Depuis quelques semaines, on constate que l'attention médiatique et populaire, soulagée partiellement de l'Irak et totalement de George Bush, se tourne en bloc vers l'Afghanistan. Vers l'«autre» guerre. Celle qui se dégrade en silence, celle qui est dangereusement liée à l'islamisation croissante du Pakistan voisin.

En entrevue à CNN et au Wall Street Journal au cours des derniers jours, Stephen Harper a prédit que «nous ne vaincrons pas l'insurrection seulement en demeurant là», dans ce pays dont toute l'histoire est une chaîne de violence presque sans interruption.

 

Entendant cela, les trois partis de l'opposition ont crié victoire à la Chambre des communes, hier, estimant que le premier ministre se rend ainsi à leurs arguments. En fait, Harper reprenait grosso modo l'analyse contenue dans un «manuel de contre-insurrection» récemment mis en circulation par le ministère de la Défense nationale et signé par le commandant de l'armée de terre, Andrew Leslie; on y prévient qu'une paix durable en Afghanistan viendra, non pas des armes, mais d'une solution politique.

Qu'importe: on voit ce que cela sous-entend. Et ce n'est pas particulièrement gai aux yeux de quiconque entretient encore un brin d'idéalisme.

Cela implique en effet qu'il faudra, comme nous l'avons déjà noté ici, négocier avec certaines des factions talibanes, celles qui, au minimum, n'entretiennent pas de liens avec le djihad global. Qu'il faudra «apprendre à vivre avec l'islam radical», comme le résume Fareed Zakaria dans Newsweek.

Ce qui veut dire: accepter le fait que, lorsqu'elle sera un jour laissée à elle-même, la société afghane sera asymétrique. Au mieux, en partie démocratique et en partie féodale. Soumise pour une bonne part à des codes étouffants et rétrogrades, en particulier pour les femmes. Peu apte à assurer à sa population, même à long terme, une existence se situant ne serait-ce qu'un peu au-dessus du niveau de la misère... et il vaut mieux ne pas trop miser sur cette bouée morale que constitue l'aide internationale, surtout non protégée, comme les dernières décennies l'ont douloureusement démontré un peu partout dans le monde.

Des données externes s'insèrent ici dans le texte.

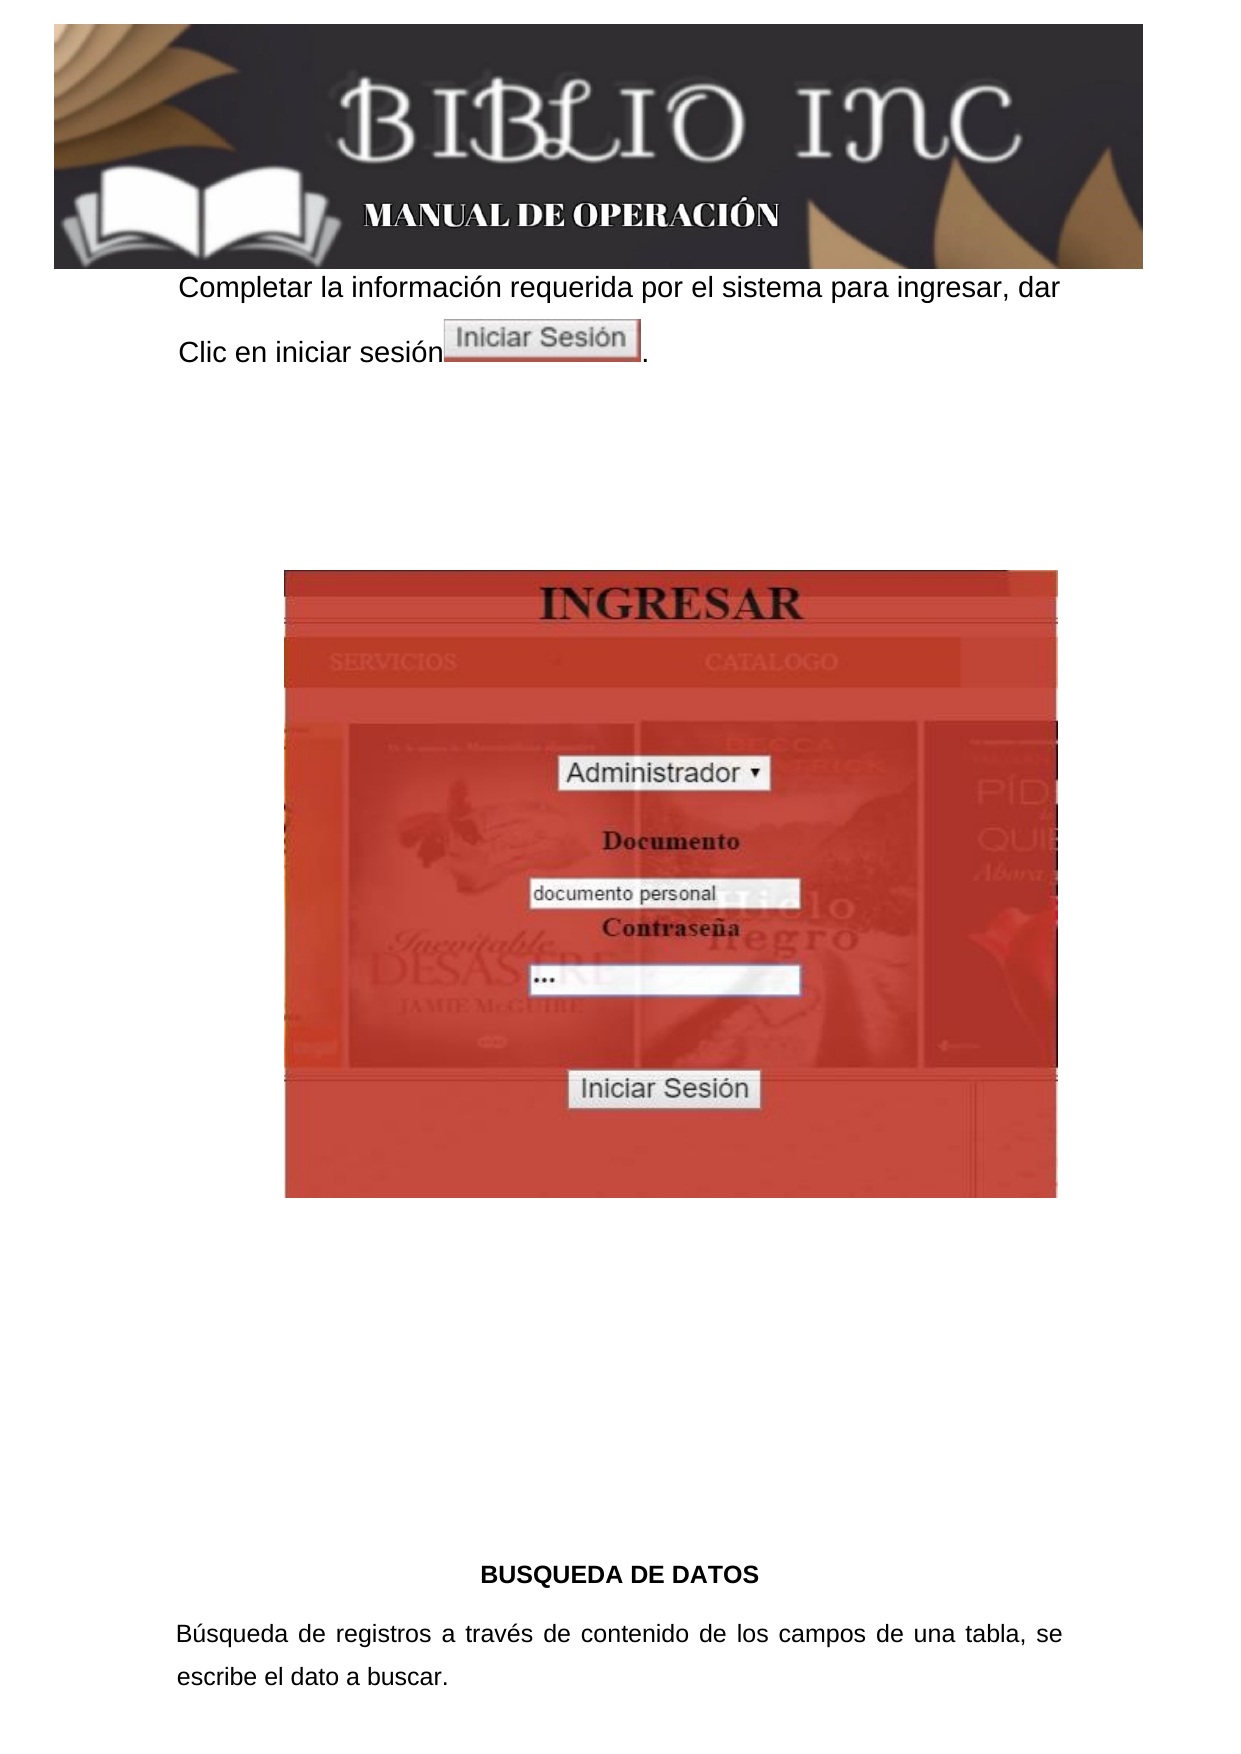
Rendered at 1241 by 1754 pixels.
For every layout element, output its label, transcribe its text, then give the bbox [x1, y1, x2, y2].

Fin des illusions.

L'image qui émerge de tout cela, c'est celle d'une grande impuissance de l'Occident.

Car même si l'on contemple ce qu'il advient de l'objectif urgent et premier de l'opération afghane, celui de priver la terreur islamiste d'une base arrière sécuritaire, il faut bien constater qu'on n'y est pas vraiment arrivé non plus: les cadres supérieurs d'Al-Qaeda ont tout simplement déménagé... Et si le bureau-chef benladien a perdu beaucoup de son élan, cela relève davantage de sa propension à massacrer des musulmans au nom de l'islam que des coups reçus de l'extérieur.

Bref, depuis que Barack Obama est entré à la Maison-Blanche, il y a six semaines, on a compris que le mot «victoire» avait perdu son sens, en Afghanistan. Avant de décider quoi que ce soit, il faudra maintenant lui en trouver un nouveau.